_GOAL_:
Render the material as a numbered list, omitting blank lines, covering only the stretch from the beginning through the line containing "Amy | Year: 2014 -> 2015".

(Stored data)
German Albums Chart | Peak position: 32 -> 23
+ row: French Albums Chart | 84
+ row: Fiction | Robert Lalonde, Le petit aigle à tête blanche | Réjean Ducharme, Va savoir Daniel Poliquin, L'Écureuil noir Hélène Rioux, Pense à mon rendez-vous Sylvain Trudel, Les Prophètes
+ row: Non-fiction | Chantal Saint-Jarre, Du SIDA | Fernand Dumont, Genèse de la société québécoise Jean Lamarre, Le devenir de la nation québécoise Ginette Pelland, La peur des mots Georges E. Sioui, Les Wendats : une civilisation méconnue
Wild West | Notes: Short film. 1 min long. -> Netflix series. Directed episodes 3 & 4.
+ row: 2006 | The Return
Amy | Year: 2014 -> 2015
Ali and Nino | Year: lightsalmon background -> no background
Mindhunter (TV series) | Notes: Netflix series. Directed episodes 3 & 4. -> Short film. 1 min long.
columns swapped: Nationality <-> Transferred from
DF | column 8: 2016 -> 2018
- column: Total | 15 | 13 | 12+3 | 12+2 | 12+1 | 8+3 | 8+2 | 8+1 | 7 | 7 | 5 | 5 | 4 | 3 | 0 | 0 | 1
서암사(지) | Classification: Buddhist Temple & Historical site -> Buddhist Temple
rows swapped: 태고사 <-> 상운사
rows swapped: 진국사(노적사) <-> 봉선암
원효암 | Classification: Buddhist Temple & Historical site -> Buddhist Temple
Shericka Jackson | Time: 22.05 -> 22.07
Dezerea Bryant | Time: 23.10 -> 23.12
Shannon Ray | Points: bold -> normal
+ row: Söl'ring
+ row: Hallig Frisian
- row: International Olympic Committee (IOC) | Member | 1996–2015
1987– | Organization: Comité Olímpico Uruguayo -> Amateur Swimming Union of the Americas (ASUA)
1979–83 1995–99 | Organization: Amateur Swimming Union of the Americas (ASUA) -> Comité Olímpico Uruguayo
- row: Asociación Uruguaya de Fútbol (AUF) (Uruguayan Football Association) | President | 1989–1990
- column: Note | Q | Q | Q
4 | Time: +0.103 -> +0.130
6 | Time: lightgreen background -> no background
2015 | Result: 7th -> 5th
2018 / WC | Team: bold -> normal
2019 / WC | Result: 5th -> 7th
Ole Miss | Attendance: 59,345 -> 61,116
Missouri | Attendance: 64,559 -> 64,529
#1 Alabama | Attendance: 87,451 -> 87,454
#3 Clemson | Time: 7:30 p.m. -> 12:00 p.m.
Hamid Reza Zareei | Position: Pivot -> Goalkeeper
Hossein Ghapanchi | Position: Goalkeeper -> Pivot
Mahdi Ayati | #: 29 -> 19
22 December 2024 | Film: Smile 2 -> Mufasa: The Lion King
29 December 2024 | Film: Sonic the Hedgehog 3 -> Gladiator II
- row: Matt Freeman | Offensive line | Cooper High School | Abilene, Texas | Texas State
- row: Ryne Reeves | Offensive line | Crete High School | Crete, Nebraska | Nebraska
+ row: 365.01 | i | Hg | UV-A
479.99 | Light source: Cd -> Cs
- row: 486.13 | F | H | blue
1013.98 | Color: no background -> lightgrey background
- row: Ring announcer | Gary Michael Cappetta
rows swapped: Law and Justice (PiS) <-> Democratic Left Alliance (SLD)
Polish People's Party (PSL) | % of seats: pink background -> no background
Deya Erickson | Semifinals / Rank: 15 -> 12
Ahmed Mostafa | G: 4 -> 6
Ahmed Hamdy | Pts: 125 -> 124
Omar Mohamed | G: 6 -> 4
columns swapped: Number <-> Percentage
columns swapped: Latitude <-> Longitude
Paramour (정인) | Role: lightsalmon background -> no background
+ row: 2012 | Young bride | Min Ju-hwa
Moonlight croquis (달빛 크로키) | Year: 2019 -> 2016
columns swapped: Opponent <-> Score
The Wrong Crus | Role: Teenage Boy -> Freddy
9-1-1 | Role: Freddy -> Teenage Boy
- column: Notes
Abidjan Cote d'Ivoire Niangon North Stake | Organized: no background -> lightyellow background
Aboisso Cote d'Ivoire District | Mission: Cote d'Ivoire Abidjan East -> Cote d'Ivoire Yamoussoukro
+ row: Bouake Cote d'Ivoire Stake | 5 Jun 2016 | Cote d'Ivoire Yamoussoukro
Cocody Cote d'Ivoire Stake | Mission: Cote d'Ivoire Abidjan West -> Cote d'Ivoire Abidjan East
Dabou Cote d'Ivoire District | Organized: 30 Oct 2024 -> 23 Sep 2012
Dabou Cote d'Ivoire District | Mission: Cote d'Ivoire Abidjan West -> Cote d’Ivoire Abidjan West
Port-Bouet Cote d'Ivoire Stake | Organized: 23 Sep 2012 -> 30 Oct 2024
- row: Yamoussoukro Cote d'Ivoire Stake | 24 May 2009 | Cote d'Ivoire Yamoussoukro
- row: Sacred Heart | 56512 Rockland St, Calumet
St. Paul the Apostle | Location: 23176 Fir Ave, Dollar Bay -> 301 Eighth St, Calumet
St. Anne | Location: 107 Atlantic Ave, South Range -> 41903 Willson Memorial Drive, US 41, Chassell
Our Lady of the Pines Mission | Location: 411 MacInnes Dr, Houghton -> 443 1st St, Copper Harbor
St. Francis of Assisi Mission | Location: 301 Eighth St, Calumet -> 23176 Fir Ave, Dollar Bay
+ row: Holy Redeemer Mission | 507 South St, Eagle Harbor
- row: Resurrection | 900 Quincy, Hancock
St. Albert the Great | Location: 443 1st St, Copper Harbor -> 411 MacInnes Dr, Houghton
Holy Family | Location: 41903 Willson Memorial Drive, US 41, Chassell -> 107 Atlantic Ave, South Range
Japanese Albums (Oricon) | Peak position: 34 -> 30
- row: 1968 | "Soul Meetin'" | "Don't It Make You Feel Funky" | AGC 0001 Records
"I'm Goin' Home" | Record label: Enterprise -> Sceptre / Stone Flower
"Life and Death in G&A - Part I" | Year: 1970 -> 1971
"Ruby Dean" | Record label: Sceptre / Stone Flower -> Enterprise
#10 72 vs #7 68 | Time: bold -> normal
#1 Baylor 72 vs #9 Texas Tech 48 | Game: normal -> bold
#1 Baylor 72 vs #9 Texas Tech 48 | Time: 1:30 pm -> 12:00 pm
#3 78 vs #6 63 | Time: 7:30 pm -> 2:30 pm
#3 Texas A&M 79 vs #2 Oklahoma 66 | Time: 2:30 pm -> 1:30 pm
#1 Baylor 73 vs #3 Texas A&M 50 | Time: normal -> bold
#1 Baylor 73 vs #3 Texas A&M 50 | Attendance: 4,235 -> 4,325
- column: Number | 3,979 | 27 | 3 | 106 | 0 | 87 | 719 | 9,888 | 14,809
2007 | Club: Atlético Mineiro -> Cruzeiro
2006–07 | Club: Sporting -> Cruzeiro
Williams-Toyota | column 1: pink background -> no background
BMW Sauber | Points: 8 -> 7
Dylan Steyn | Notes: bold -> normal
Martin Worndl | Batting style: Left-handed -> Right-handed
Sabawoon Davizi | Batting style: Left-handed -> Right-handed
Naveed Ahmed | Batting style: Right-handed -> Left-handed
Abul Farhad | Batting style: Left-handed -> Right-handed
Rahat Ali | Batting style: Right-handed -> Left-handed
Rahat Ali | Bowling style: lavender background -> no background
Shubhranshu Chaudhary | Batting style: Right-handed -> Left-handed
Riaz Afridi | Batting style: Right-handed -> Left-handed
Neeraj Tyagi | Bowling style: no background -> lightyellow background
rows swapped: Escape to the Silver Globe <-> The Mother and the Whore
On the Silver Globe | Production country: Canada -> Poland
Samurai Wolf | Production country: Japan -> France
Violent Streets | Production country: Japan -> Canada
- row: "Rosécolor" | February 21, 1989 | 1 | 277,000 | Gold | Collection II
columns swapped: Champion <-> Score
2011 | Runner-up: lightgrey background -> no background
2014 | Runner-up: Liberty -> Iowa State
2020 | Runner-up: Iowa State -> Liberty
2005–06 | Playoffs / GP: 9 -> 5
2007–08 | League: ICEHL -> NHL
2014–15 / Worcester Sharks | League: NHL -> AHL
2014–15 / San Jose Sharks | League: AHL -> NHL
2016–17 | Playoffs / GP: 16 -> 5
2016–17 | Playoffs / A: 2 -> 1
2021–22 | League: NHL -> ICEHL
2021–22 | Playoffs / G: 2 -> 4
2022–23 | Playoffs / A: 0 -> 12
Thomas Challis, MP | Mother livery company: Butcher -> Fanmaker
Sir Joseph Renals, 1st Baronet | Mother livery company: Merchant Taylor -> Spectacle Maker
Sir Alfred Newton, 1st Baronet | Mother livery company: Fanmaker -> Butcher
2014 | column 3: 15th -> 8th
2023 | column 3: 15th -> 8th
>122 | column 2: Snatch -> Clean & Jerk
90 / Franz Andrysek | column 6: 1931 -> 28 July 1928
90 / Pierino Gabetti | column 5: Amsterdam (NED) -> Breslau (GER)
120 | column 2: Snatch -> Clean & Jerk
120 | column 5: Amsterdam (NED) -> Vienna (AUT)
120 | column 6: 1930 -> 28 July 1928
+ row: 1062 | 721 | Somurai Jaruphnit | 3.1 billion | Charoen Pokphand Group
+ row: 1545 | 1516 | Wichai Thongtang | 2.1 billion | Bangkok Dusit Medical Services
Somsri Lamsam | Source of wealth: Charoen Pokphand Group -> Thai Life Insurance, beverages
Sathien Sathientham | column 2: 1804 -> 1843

_FINISHED EXERCISE_:
1. German Albums Chart | Peak position: 32 -> 23
2. + row: French Albums Chart | 84
3. + row: Fiction | Robert Lalonde, Le petit aigle à tête blanche | Réjean Ducharme, Va savoir Daniel Poliquin, L'Écureuil noir Hélène Rioux, Pense à mon rendez-vous Sylvain Trudel, Les Prophètes
4. + row: Non-fiction | Chantal Saint-Jarre, Du SIDA | Fernand Dumont, Genèse de la société québécoise Jean Lamarre, Le devenir de la nation québécoise Ginette Pelland, La peur des mots Georges E. Sioui, Les Wendats : une civilisation méconnue
5. Wild West | Notes: Short film. 1 min long. -> Netflix series. Directed episodes 3 & 4.
6. + row: 2006 | The Return
7. Amy | Year: 2014 -> 2015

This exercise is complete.